Di Indonesia beberapa kali ancaman bahkan kekerasan fisik serta pembunuhan menimpa jurnalis yang sedang melaksanakan tugas untuk menyebarluaskan kebenaran. Teror dan kekerasan terhadap jurnalis kerap terjadi disaat mereka sedang melakukan investigasi.
Beberapa contoh adalah Alfrets Mirulewan, Pemimpin Redaksi Pelangi Maluku ditemukan tewas di Pelabuhan Pantai Wonreli, Kisar, Kabupaten Maluku Barat Daya (2010). Pembunuhan Wartawan Tribrata TV Rico Sampurna Pasaribu dan ketiga keluarganya setelah menulis tentang perjudian di wilayah Sumatera Utara.
Kemudian pada Era Orde Baru kematian jurnalis Bernas (Yogyakarta 1996) menjadi kasus yang tidak pernah tuntas. Udin dibunuh setelah melaporkan korupsi pejabat lokal dan hingga kini tidak jelas bagaimana penuntasan terhadap kasus kematian Udin.
Kekerasan terhadap jurnalis serta aksi teror kepada pers di Indonesia mencerminkan ancaman serius terhadap demokrasi. Membungkam jurnalis dan mematikan fungsi pers sebagai kontrol sosial adalah pelanggaran terhadap kebebasan berekspresi.

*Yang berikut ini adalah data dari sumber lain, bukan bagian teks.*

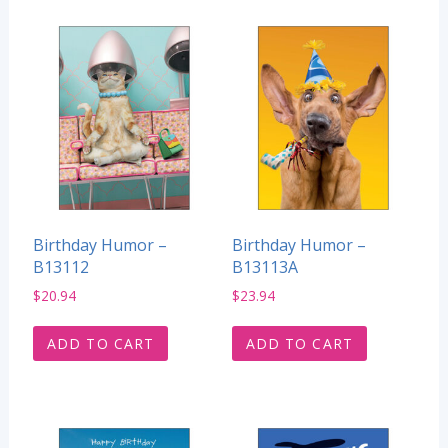
Birthday Humor –
Birthday Humor –
B13112
B13113A
$
20.94
$
23.94
ADD TO CART
ADD TO CART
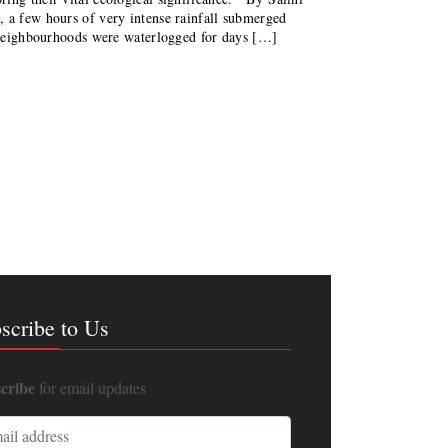
a few hours of very intense rainfall submerged
, neighbourhoods were waterlogged for days […]
scribe to Us
cribe
for email updates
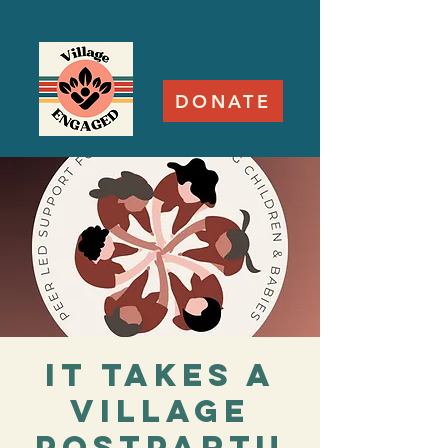
DONATE
It Takes a
Village
Postpartu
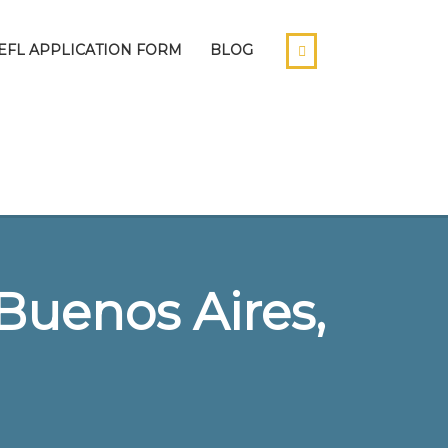
EFL APPLICATION FORM
BLOG
Buenos Aires,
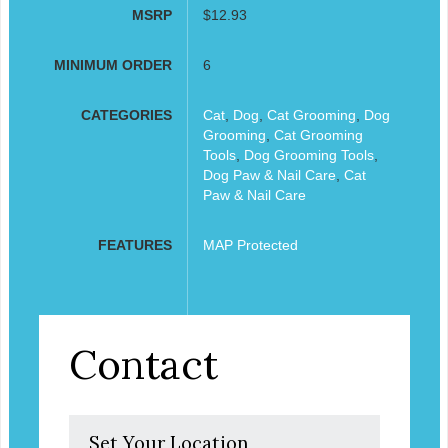
MSRP
$12.93
MINIMUM ORDER
6
CATEGORIES
Cat
,
Dog
,
Cat Grooming
,
Dog
Grooming
,
Cat Grooming
Tools
,
Dog Grooming Tools
,
Dog Paw & Nail Care
,
Cat
Paw & Nail Care
FEATURES
MAP Protected
Contact
Set Your Location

Hal tersebut juga akan berdampak kepada menyempitnya dan hilangnya akses informasi kritis yang seharusnya didapatkan oleh masyarakat.
Tanpa kebebasan pers, masyarakat tak mampu mengontrol kekuasaan, dan demokrasi hanya ilusi bagi rakyat. Dibutuhkan upaya kolektif semua pihak dari masyarakat sipil dan komunitas global untuk memastikan jurnalis dapat bekerja tanpa rasa takut. Selain itu melindungi jurnalis bukan hanya tentang menyelamatkan nyawa seseorang, tetapi juga merawat kesehatan demokrasi.

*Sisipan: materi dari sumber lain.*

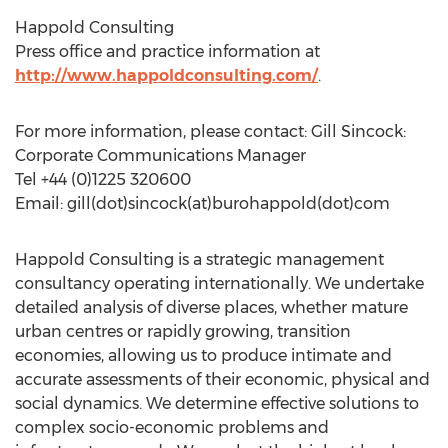
Happold Consulting
Press office and practice information at
http://www.happoldconsulting.com/
.
For more information, please contact: Gill Sincock:
Corporate Communications Manager
Tel +44 (0)1225 320600
Email: gill(dot)sincock(at)burohappold(dot)com
Happold Consulting is a strategic management
consultancy operating internationally. We undertake
detailed analysis of diverse places, whether mature
urban centres or rapidly growing, transition
economies, allowing us to produce intimate and
accurate assessments of their economic, physical and
social dynamics. We determine effective solutions to
complex socio-economic problems and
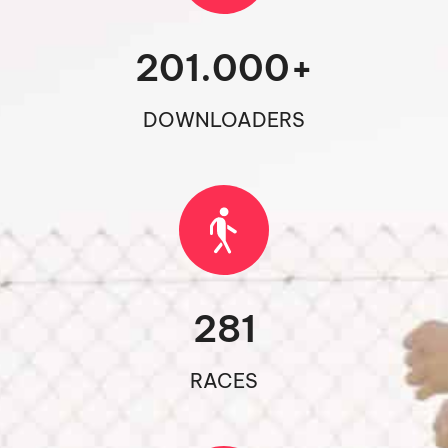
201.000
+
DOWNLOADERS
281
RACES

Mengapa pers penting sebagai pilar demokrasi? Pers sejatinya berperan sebagai penjaga akuntabilitas. Pers dan Jurnalis bertugas untuk mengawasi kekuasaan dalam hal ini adalah pemerintah, korporasi, aktor-aktor politik dan bertugas mengungkap penyalahgunaan wewenang, korupsi bahkan pelanggaran HAM.
Selain hal tersebut diatas pers bertugas sebagai penyedia informasi publik. dan yang tak kalah penting, pers juga mampu menjadi corong bagi kelompok minoritas atau korban ketidakadilan yang sulit memiliki akses kepada kekuasaan.
Demokrasi akan mati tanpa informasi dari seorang jurnalis. Jurnalis adalah mata dan telinga publik. Jika jurnalis di bungkam, masyarakat buta terhadap kebenaran, dan ruang demokrasi diisi oleh kepentingan penguasa.
Menghentikan teror terhadap jurnalis bukan hanya sekedar masalah profesi dan resiko pekerjaan. tapi hal tersebut merupakan pertaruhan masa depan demokrasi Indonesia.
Setiap ancaman kepada kebebasan pers adalah pukulan atas kebenaran. Jika semua diam, esok tidak ada lagi yang berani membongkar korupsi, ketidakadilan, dan segala bentuk penyalahgunaan kewenangan kekuasaan. Waktunya bertindak selamatkan jurnalis, selamatkan demokrasi.